Если Церковь в самом деле владеет таким способом действия, нужно предъявлять его в самых разных ситуациях, в разных сферах. Реальность этого способа задается только действующим. Если кто-то так себя ведет, значит, так себя вести можно — и по отношению к детям и, если хватит сил, по отношению к кому-то еще. Так, наверное, можно вести себя и в частной сфере, и в публичной. И такое действие, осуществленное в публичной сфере, может показать людям, что вот эти, странные, с бородами — почему-то живут вот так. А вдруг они живут так везде? Во всех сферах? Вдруг у них там хорошо?

Можно предположить, что дети (сегодня, когда естественной, производственной необходимости в них нет) появляются от специфического отношения к ним и к миру вообще. И если показать это отношение в одних сферах, то можно попробовать распространить его и на другие.

Для Церкви, конечно, публичное проявление такого действия сложно, но вовсе не потому, что оно ей не присуще. Дело в том, что Русская Церковь традиционно избегала публичности; но мир периодически требует от нее и публичного действия. И Церковь может вести себя «по-семейному».

Ели же вернуться к мнимой очевидности семьи, то стоит добавить, что сегодня именно семья практически нигде не демонстрируется и еще реже где-то демонстрируется убедительно и так, чтобы ее можно было захотеть. Основной «образователь» современной жизни — телевизор — молчит про это и в кино, и в рекламе.

Практически все фильмы «про любовь» заканчиваются тем, с чего семья начинается, — свадьбой. Именно после этого возникает ситуация, когда двое теперь должны хотя бы по отношению друг к другу, не побуждаемые ничем извне, вести себя по-семейному. Но кино говорит, что здесь все заканчивается. А в современном обществе, где все пытаются самореализоваться, это смертельно.

И получается, что семья — это некоторое статичное состояние, в котором нельзя развиваться, расти, открывать новые измерения жизни. Получается, что развитие отношений и культивирование этих специфических навыков заканчивается с женитьбой. Получается, женился — это то же самое, что помер.

Пропагандируется и обсуждается карьера финансиста, военного, чиновника, но не карьера матери или отца.

Люди, например, изучают многочисленные асаны йоги, осваивая различные стороны человеческого, но они не думают о том, что рождение третьего ребенка — это тоже иное раскрытие человечности, а появление четвертого — это еще одно измерение, в которое еще нужно прорваться.

И также, как сложно стоять на голове весь день, — точно так же провести весь день с четырьмя детьми — сложно и требует применения техник, которые еще надо освоить. И что если ты их освоил, то на тебя что-то нисходит такое, чего никогда ты не проживешь с одним ребенком.

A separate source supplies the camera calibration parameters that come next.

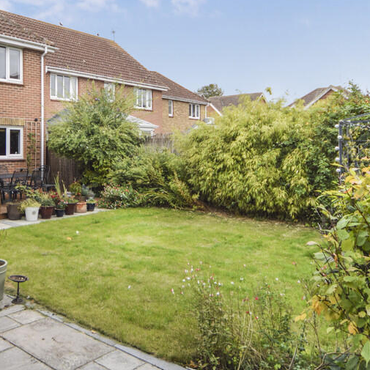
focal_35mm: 31
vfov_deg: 51.9
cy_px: 134
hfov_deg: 49.8
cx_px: 81
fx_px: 375
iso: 100
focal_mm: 12
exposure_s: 1/200
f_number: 4.5
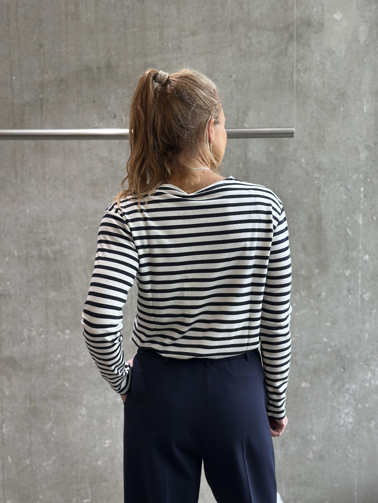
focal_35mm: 48
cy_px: 252
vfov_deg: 39.7
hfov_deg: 30.3
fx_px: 699
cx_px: 189
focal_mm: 6.86
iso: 125
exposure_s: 1/124
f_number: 1.78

Никто почему-то не задумывается о том, что, если у человека 36 внуков, — это совершенно иной опыт, чем у человека с одним внуком.

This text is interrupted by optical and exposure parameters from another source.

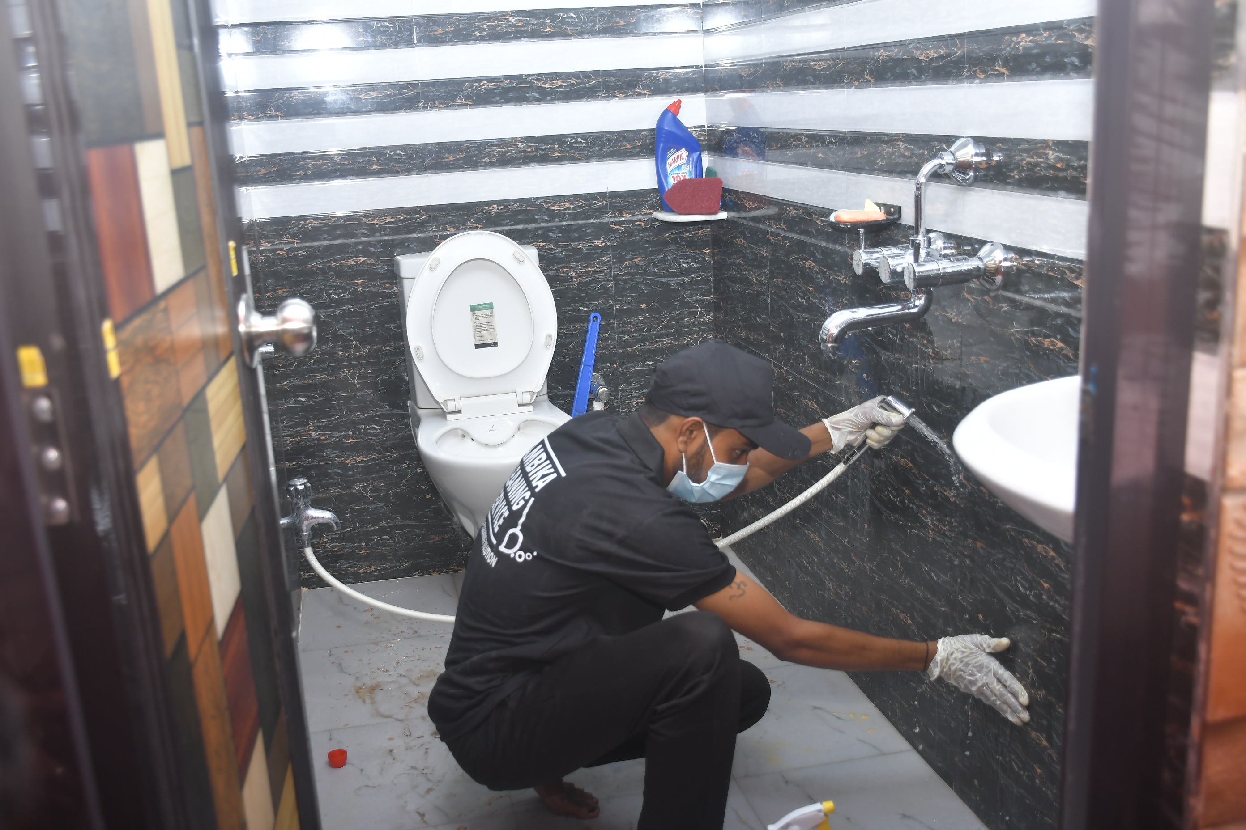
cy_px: 415
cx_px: 623
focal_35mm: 34
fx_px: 1177
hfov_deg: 55.8
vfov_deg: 38.9
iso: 400
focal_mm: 23
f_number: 3.8
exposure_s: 1/320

Сегодня в обществе даже не обсуждается мысль, что человеку, прожившему в одном браке тридцать, пятьдесят или сколько-то лет, открыто нечто, чего не получишь от пяти браков по пять лет.

Никто не ходит за такими людьми с просьбой поделиться опытом, зато «пять раз по пять лет» квалифицируется как разнообразие и движение, а не как немощь, например. А надо признать, что можно квалифицировать и так, и так.

И если Церковь сможет семейный тип действия хоть как-то объективировать и предъявлять, — она, конечно, сделает великую вещь. По большому счету не важно, сколько благодаря этому родится детей, гораздо важнее, что так можно открыть какую-то часть жизни, которая сегодня реально мало кому доступна, а ведь можно ее и вообще потерять. И, нужно признать, с точки зрения современного человека, стремящегося в наибольшей степени освоить многообразие мира, потеря доступа в сферу, связанную с детством и семейным типом действия, — это именно потеря.

Причем это будет очень существенная потеря, поскольку, если существуют сомнения, что родители (по крайней мере только родители) рождают ребенка, то для всех, кто хоть как-то наблюдает за собой, очевидно, что ребенок рождает родителей (в более мягкой формулировке — «родители сильно меняются с рождением ребенка»). В силу ряда вещей именно ребенок оказывается легитимным проводником в детство, в какое-то иное измерение человеческого бытия.